9. A visualization-based precision excavation guidance and control system as described in claim 8, characterized in that: The specific method for optimizing the excavation path is as follows: Extract the target vessel's instruction manual and historical construction data to obtain the corresponding excavation speed for each medium type, and obtain the target vessel's travel speed and power consumption under various water flow speeds. Then, construct an excavation path optimization model based on the ant colony algorithm. The coordinates of the target vessel’s current position, the coordinates of each over-excavated area, the coordinates of each under-excavated area, and the soil volume deviation of each area to be constructed are imported into the excavation path optimization model, thereby obtaining the construction time and construction power consumption corresponding to each path. Based on the analysis of construction time and power consumption for each path, the construction evaluation index of each path is obtained, and then compared. The path with the largest construction evaluation index is selected as the target excavation path.

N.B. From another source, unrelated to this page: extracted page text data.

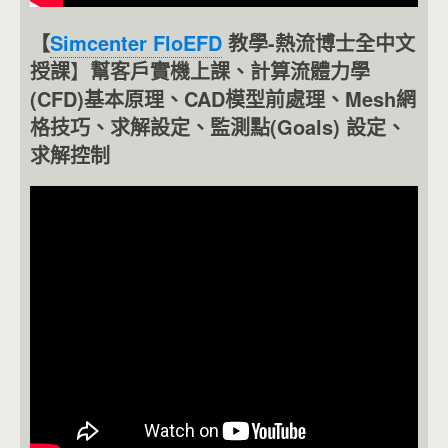
【
Simcenter FloEFD
教學-熱流博士全中文
授課
】
幫客戶實機上課、計算流體力學
(CFD)基本原理、CAD模型前處理、Mesh網
格技巧、求解設定、監測點(Goals) 設定、
求解控制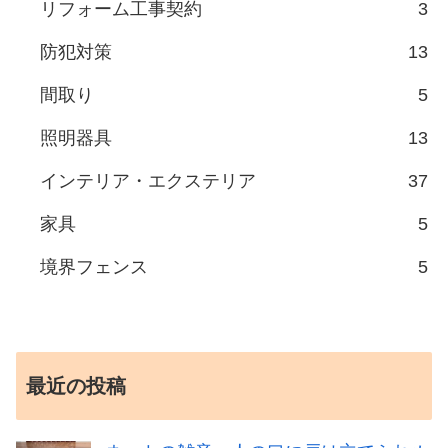
リフォーム工事契約
3
防犯対策
13
間取り
5
照明器具
13
インテリア・エクステリア
37
家具
5
境界フェンス
5
最近の投稿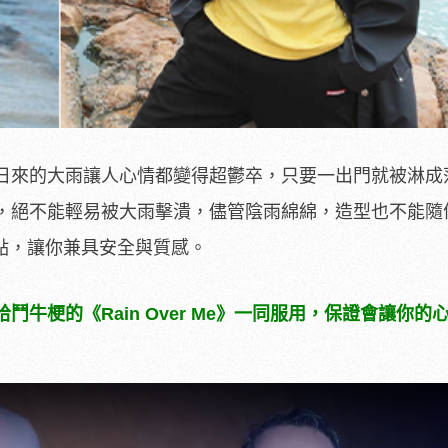
日來的大雨讓人心情都變得超鬱卒，只要一出門就被淋成
，絕不能輕易被大雨擊潰，儘管陰雨綿綿，造型也不能隨
重點，讓你兼具安全與質感。
牛梗的《Rain Over Me》一同服用，保證會讓你的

10. A visualization-based method for precise excavation guidance and control, characterized in that: include: S1. Use radar detection equipment to detect the riverbed of the target inland waterway to obtain the corresponding geological distribution; S2. Based on the aforementioned geological distribution, construct a geological distribution cross-sectional map of the target inland waterway and visualize it. S3. Based on the location of the target vessel, the monitoring area is dynamically divided in real time to obtain several monitoring areas, and a unique code is generated; S4. Use lidar and total station to acquire real-time three-dimensional distribution data of each monitoring area of the target inland waterway, and calculate elevation deviation and slope deviation. S5. Based on the aforementioned elevation and slope deviations, a machine learning model is used to dynamically identify over-excavated and under-excavated areas, and adjustment suggestions are generated. S6. Collect data on medium type, water flow velocity and reference location in each monitoring area, optimize the excavation path using ant colony algorithm, generate the optimal operation plan, and display the route visually.